• Work instructions: Each record that follows should be repeated exactly, with no pictures carried over.

Stored items:
'''
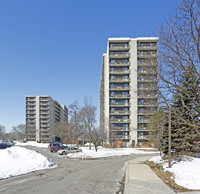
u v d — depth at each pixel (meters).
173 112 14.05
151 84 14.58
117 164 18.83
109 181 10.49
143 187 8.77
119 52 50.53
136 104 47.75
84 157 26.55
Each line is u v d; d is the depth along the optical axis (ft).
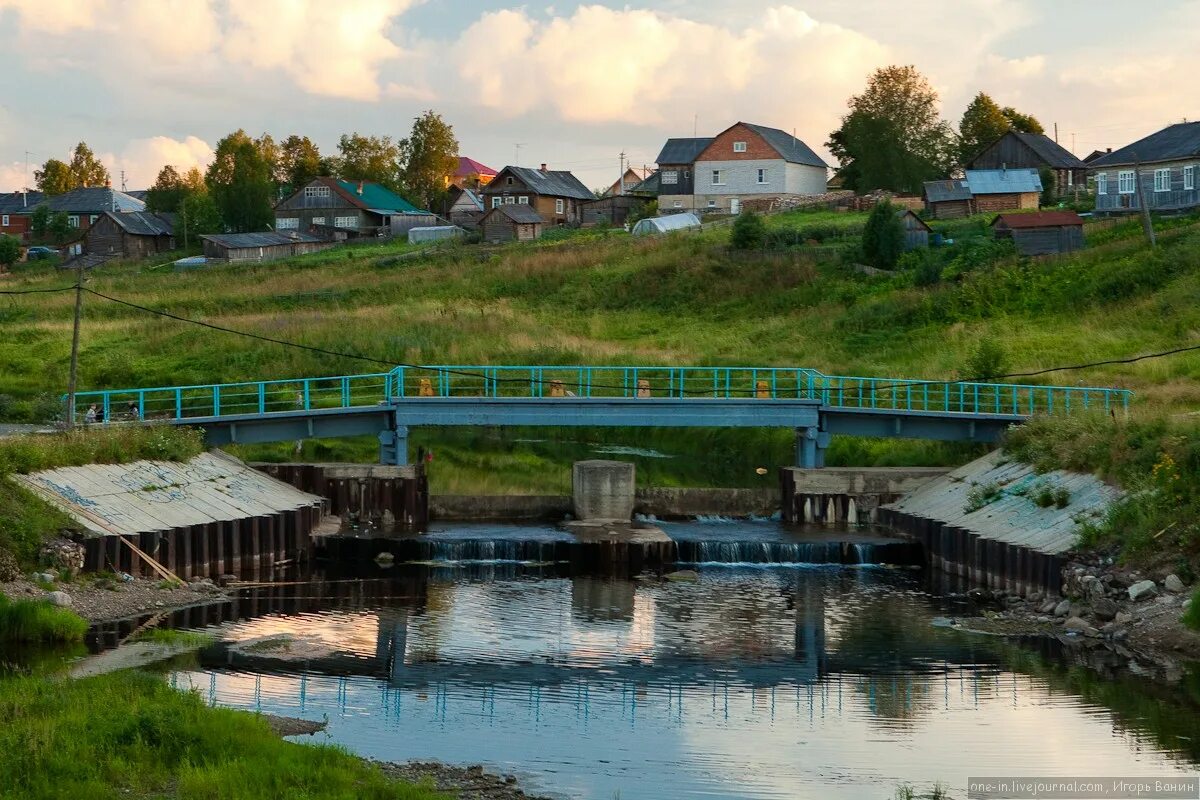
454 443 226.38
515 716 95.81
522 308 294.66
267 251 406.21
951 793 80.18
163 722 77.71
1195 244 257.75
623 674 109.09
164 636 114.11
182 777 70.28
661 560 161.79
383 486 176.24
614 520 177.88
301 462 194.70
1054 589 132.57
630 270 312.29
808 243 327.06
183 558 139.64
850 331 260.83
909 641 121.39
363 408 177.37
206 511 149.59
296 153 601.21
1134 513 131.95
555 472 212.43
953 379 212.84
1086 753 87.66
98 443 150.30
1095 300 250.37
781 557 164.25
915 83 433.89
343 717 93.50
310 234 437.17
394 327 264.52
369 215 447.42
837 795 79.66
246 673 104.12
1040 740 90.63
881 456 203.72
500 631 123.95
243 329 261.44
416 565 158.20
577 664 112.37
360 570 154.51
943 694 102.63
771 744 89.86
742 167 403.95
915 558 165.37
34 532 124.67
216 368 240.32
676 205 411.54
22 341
'''
• Worked solution:
u v d — depth at each pixel (meters).
173 112 14.05
151 84 14.58
117 164 18.83
109 181 10.49
143 187 8.77
119 52 50.53
136 104 47.75
84 157 26.55
Each line is u v d; d is the depth along the optical axis (ft).
454 443 226.38
515 716 95.81
522 308 294.66
267 251 406.21
951 793 80.18
163 722 77.71
1195 244 257.75
623 674 109.09
164 636 114.11
182 777 70.28
661 560 161.79
383 486 176.24
614 520 177.88
301 462 194.70
1054 589 132.57
630 270 312.29
808 243 327.06
183 558 139.64
850 331 260.83
909 641 121.39
363 408 177.37
206 511 149.59
296 153 601.21
1134 513 131.95
555 472 212.43
953 379 212.84
1086 753 87.66
98 443 150.30
1095 300 250.37
781 557 164.25
915 83 433.89
343 717 93.50
310 234 437.17
394 327 264.52
369 215 447.42
837 795 79.66
246 673 104.12
1040 740 90.63
881 456 203.72
500 631 123.95
243 329 261.44
416 565 158.20
577 664 112.37
360 570 154.51
943 694 102.63
771 744 89.86
742 167 403.95
915 558 165.37
34 532 124.67
216 368 240.32
676 205 411.54
22 341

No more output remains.